Cuando hay que limpiar esqueletos de animales para exhibirlos en los museos, los curadores tienen varias opciones. Pueden usar sustancias químicas o enzimas para disolver los restos de carne, o pueden soltar una colonia de escarabajos dermestídeos para que coman esos restos y dejen limpio el esqueleto. Ahora, un nuevo trabajo de investigación ofrece una solución menos costosa y arriesgada.
Unos investigadores de Irán y Alemania hicieron la prueba con larvas de escarabajo que suelen usarse como alimento para mascotas. Y los resultados que se publicaron ayer en PLOS One indican que los pequeños gusanos eliminaron con eficiencia los restos de carne de los esqueletos de animales de distintos tamaños, desde pequeños murciélagos egipcios hasta un lobo adulto y grande. Lo único que tuvo que hacer el equipo fue poner una cantidad de estos super gusanitos en un espacio cerrado junto con el esqueleto, y las larvas hicieron su trabajo en horas o días, sin causar daños importantes a los huesos.
“Los súper gusanos son realmente rápidos si los comparas con otros métodos tradicionales, son más amigables con el medio ambiente y son súper fáciles de mantener”, le dijo a Science Nilcofar Alaei Kakhki, coautor del estudio y bioinformático del Museo Estatal de Historia Natural de Stuttgart, Alemania.
Todo un arte
Según este trabajo los especímenes esqueléticos son “esenciales” en las colecciones de los museos, y sirven a propósitos educativos y académicos para los expertos y el público. Pero preparar los esqueletos para que se exhiban puede ser una tarea ardua. Al examinar y limpiar los huesos hay que preservar características anatómicas complejas, tanto antes como después de que se pongan en exhibición.
Por lo tanto, las técnicas de limpieza que no sean efectivas pueden “causar daños irreversibles y restarle valor científico y utilidad para su exhibición pública”, indican los autores del trabajo. Como métodos tradicionales, las enzimas o el tratamiento con químicos son los más comunes, pero resultan costosos y pueden dañar los huesos más frágiles.
Por eso, en los últimos años, algunos de los museos más importantes, como el de Historia Natural del Reino Unido o el Smithsonian de Historia Natural, optaron por la limpieza biológica con escarabajos dermestídeos. Los escarabajos ofrecen varias ventajas con respecto a las soluciones químicas, pero también causan algunos problemas, como el hecho de que puedan escapar, o que dejen huevos que no se detectan “y todo eso podría poner en riesgo las colecciones del museo”, señalaron los autores.

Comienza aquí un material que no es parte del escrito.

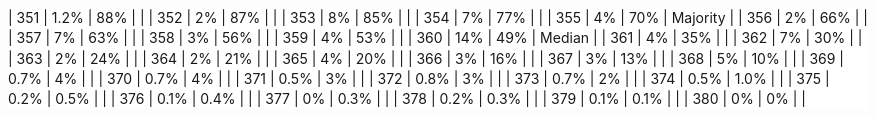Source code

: | 351 | 1.2% | 88% |  |
| 352 | 2% | 87% |  |
| 353 | 8% | 85% |  |
| 354 | 7% | 77% |  |
| 355 | 4% | 70% | Majority |
| 356 | 2% | 66% |  |
| 357 | 7% | 63% |  |
| 358 | 3% | 56% |  |
| 359 | 4% | 53% |  |
| 360 | 14% | 49% | Median |
| 361 | 4% | 35% |  |
| 362 | 7% | 30% |  |
| 363 | 2% | 24% |  |
| 364 | 2% | 21% |  |
| 365 | 4% | 20% |  |
| 366 | 3% | 16% |  |
| 367 | 3% | 13% |  |
| 368 | 5% | 10% |  |
| 369 | 0.7% | 4% |  |
| 370 | 0.7% | 4% |  |
| 371 | 0.5% | 3% |  |
| 372 | 0.8% | 3% |  |
| 373 | 0.7% | 2% |  |
| 374 | 0.5% | 1.0% |  |
| 375 | 0.2% | 0.5% |  |
| 376 | 0.1% | 0.4% |  |
| 377 | 0% | 0.3% |  |
| 378 | 0.2% | 0.3% |  |
| 379 | 0.1% | 0.1% |  |
| 380 | 0% | 0% |  |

Rebuscar en el enorme mundo de los insectos
El equipo que llevó a cabo el reciente trabajo se preguntó si habría otra especie de insecto adecuada para esta tarea. Después de todo, hay más especies de las que podemos contar. Y decidieron usar los súper gusanos (Zophobas morio) que son las larvas de los escarabajos oscuros. Había dos razones: los super gusanos no forman pupas en condiciones de sobrepoblación, y no infestarían a los especímenes; además suelen usarse como alimento para animales, lo que significa que son fáciles de conseguir y su costo es reducido.

En cuanto a su capacidad de limpieza, lo que sospechaba el equipo se confirmó. Hay que aclarar que en cierto grado hubo algo de daño en los huesos más frágiles, pero al probar con diferentes poblaciones de gusanos y diferentes tamaños de animal, el equipo logró encontrar la proporción ideal de súper gusanos limpiadores, unos 10 a 15 gramos de gusanos por cada gramo de carcasa.
“A diferencia de los métodos químicos tradicionales o de las colonias de escarabajos dermestídeos, con esta técnica se preservan los huesos delicados, además de que es un método amigable con el medio ambiente y más seguro para las colecciones de los museos porque minimiza el riesgo de infestación y facilita la tarea de mantener una colonia disponible”, indicaron en un comunicado de prensa.